Copy every line that holds the string "Flory" from the data below.

--------

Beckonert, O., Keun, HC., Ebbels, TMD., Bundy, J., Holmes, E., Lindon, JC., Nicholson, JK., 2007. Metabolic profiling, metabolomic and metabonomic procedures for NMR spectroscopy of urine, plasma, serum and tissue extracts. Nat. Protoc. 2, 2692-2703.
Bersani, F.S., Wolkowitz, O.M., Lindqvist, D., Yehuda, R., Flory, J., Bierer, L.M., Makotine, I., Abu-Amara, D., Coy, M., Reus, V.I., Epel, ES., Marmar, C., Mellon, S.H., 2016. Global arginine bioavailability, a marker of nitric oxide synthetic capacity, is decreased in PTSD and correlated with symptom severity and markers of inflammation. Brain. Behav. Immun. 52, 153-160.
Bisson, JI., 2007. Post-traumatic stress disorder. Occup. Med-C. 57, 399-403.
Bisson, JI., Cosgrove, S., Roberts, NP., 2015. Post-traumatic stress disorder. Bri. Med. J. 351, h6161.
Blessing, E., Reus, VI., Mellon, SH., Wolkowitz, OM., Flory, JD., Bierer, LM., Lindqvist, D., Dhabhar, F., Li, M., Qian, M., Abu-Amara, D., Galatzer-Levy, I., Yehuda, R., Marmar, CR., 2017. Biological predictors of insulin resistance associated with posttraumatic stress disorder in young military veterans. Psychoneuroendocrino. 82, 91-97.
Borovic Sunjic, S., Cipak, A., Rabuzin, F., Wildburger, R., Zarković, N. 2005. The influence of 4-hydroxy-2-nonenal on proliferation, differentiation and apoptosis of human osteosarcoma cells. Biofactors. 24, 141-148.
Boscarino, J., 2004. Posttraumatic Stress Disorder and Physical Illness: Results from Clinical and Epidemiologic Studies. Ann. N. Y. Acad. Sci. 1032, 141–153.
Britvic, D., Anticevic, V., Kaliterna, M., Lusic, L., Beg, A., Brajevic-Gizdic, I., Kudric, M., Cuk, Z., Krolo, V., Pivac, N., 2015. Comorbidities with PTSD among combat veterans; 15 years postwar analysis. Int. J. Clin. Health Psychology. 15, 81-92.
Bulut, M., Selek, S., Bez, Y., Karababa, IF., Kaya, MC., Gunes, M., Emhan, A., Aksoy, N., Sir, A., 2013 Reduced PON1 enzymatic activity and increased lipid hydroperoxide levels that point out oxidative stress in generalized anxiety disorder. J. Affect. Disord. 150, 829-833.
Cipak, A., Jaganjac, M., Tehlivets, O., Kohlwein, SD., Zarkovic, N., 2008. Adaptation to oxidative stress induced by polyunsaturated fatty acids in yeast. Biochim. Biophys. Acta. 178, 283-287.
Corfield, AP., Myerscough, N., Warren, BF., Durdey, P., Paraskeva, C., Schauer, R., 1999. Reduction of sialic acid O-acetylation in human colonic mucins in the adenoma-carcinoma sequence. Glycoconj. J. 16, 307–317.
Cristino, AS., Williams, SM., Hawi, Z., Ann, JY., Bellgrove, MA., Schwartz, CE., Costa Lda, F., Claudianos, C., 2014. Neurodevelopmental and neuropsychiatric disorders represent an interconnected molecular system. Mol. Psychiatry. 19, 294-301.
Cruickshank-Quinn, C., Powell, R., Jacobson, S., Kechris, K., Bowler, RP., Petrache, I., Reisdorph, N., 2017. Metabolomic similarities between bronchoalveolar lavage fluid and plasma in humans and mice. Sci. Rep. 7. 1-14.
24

--------

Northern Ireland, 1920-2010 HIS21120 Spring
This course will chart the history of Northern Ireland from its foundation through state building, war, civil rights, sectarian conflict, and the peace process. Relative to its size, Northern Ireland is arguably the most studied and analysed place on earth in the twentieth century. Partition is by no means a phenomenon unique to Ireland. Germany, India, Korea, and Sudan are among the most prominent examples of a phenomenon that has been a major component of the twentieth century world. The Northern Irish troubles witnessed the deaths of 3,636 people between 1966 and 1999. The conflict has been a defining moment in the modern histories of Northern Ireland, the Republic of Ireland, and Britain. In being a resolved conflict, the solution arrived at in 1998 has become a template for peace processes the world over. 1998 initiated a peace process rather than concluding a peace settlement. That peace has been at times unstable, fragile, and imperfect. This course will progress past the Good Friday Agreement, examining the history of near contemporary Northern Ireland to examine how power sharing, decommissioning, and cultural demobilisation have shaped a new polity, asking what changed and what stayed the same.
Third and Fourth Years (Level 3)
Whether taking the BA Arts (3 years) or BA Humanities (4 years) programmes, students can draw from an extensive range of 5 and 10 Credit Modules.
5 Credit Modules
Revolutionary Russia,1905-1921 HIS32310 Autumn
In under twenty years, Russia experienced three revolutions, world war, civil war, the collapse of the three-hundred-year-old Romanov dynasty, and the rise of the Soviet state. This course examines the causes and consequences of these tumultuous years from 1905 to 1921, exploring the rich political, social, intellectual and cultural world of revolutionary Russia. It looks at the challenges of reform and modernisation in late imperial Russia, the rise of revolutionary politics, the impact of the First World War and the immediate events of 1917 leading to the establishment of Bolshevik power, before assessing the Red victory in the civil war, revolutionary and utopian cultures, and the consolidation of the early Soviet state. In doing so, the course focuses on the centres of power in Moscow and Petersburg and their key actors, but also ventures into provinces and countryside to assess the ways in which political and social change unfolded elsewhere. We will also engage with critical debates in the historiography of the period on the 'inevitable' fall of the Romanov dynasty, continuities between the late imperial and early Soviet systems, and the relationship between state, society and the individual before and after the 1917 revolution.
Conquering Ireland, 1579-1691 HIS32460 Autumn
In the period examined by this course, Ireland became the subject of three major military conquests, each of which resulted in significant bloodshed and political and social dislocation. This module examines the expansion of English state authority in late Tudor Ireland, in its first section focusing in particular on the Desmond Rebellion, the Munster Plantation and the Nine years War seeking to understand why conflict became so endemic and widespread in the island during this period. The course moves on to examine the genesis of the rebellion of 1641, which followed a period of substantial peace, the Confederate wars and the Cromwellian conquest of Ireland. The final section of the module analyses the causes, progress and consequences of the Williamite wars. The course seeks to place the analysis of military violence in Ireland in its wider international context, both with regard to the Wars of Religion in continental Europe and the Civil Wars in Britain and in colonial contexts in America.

--------

Exercise result:
Bersani, F.S., Wolkowitz, O.M., Lindqvist, D., Yehuda, R., Flory, J., Bierer, L.M., Makotine, I., Abu-Amara, D., Coy, M., Reus, V.I., Epel, ES., Marmar, C., Mellon, S.H., 2016. Global arginine bioavailability, a marker of nitric oxide synthetic capacity, is decreased in PTSD and correlated with symptom severity and markers of inflammation. Brain. Behav. Immun. 52, 153-160.
Blessing, E., Reus, VI., Mellon, SH., Wolkowitz, OM., Flory, JD., Bierer, LM., Lindqvist, D., Dhabhar, F., Li, M., Qian, M., Abu-Amara, D., Galatzer-Levy, I., Yehuda, R., Marmar, CR., 2017. Biological predictors of insulin resistance associated with posttraumatic stress disorder in young military veterans. Psychoneuroendocrino. 82, 91-97.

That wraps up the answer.